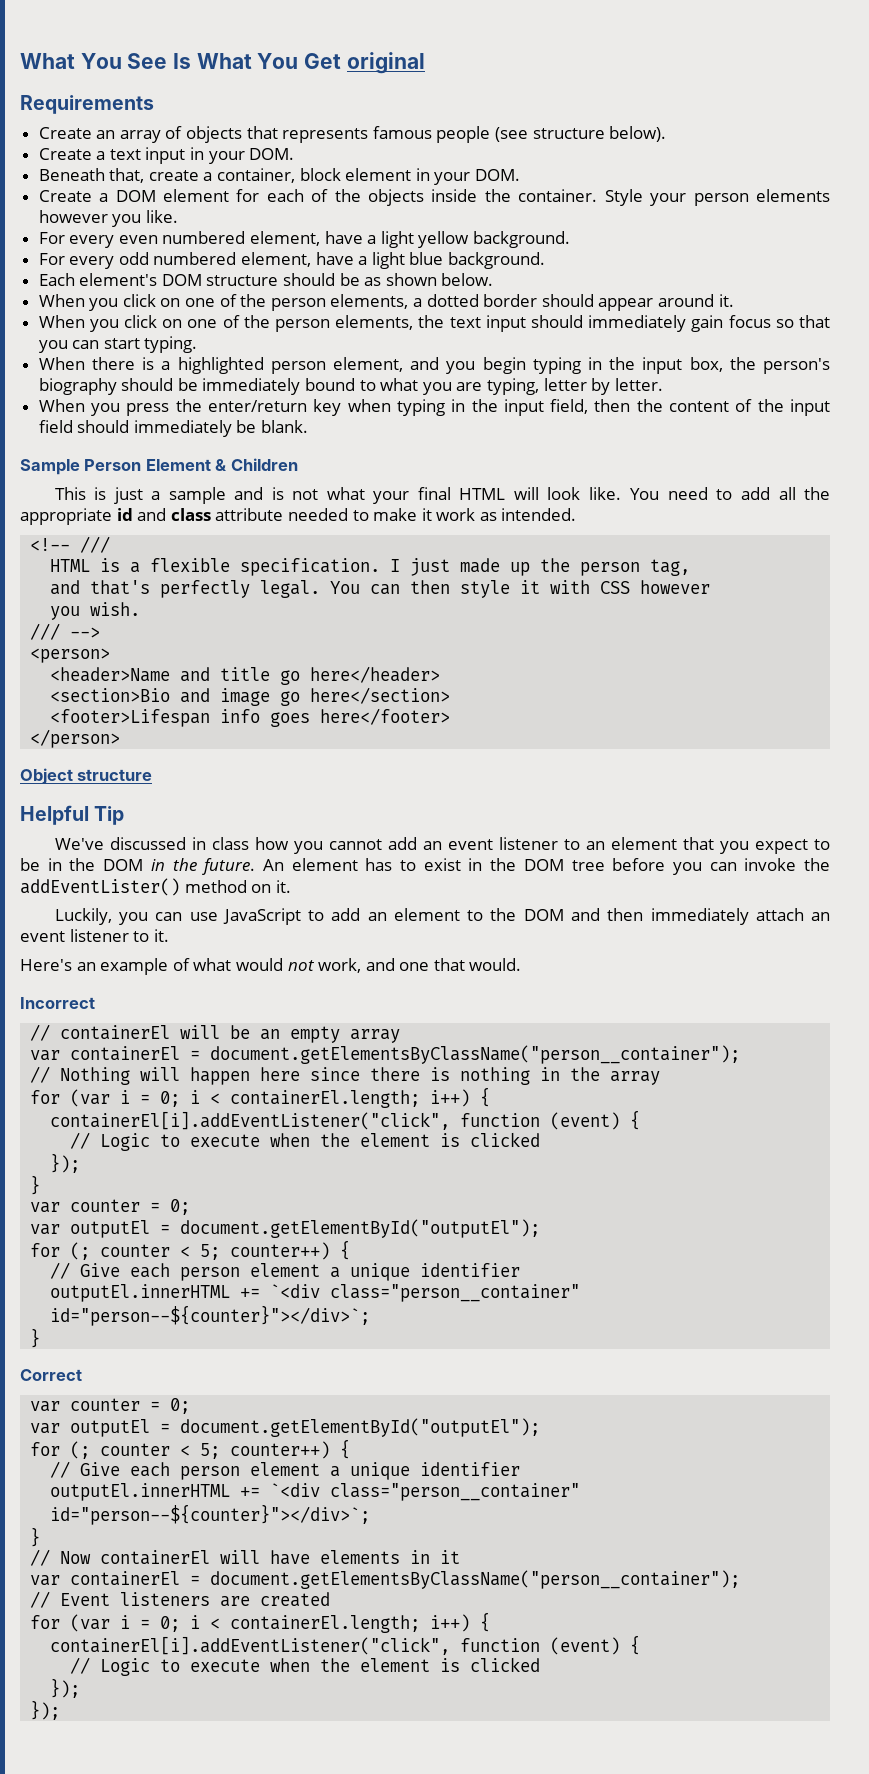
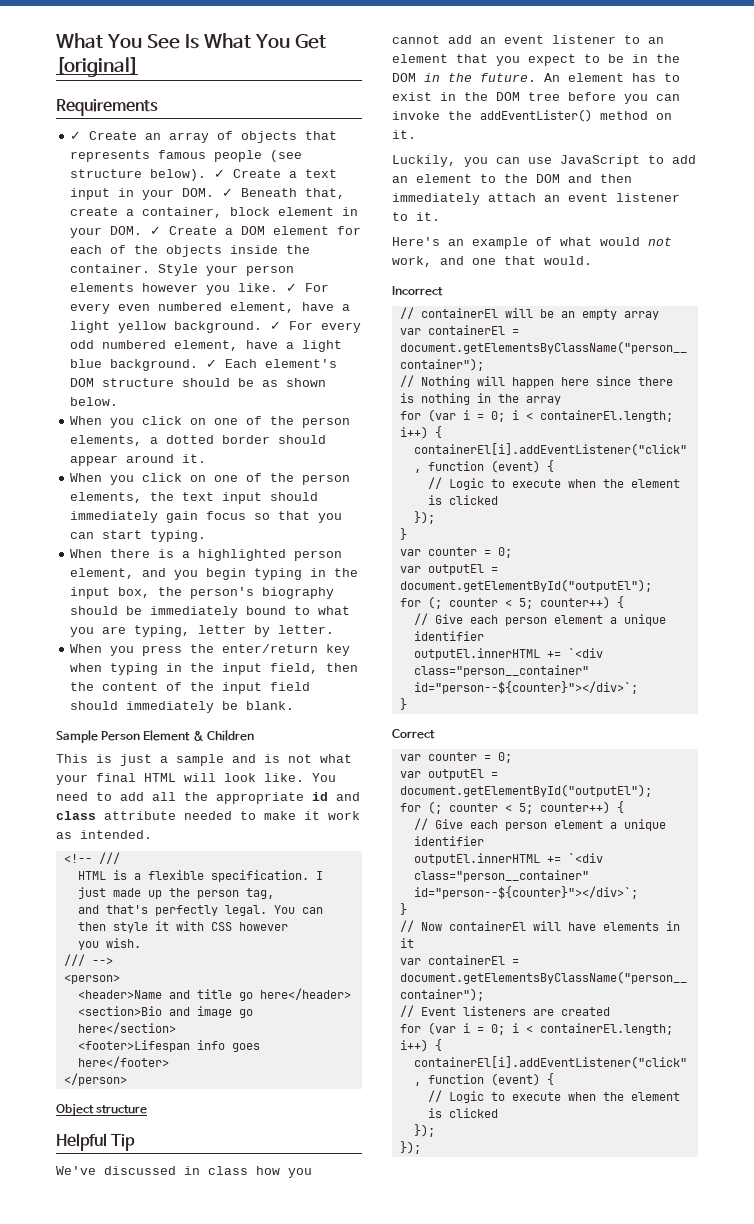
[346,52,425,74] original -> [56,56,138,77] [original]
(154, 104) none -> [70,131,82,140] ✓
(667, 134) // -> [214,169,226,178] ✓
(295, 154) // -> [222,188,234,197] ✓
(521, 175) // -> [150,226,162,235] ✓
(178, 216) // -> [286,283,298,292] ✓
(571, 239) // -> [270,321,282,330] ✓
(546, 260) // -> [206,359,218,368] ✓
━━━
> TASK DETAILS:
Start copying at the line that contains "(295, 154) // -> [222,188,234,197] ✓" and stop after the last line of the records, keeping every line exactly.

> COMPLETED EXERCISE:
(295, 154) // -> [222,188,234,197] ✓
(521, 175) // -> [150,226,162,235] ✓
(178, 216) // -> [286,283,298,292] ✓
(571, 239) // -> [270,321,282,330] ✓
(546, 260) // -> [206,359,218,368] ✓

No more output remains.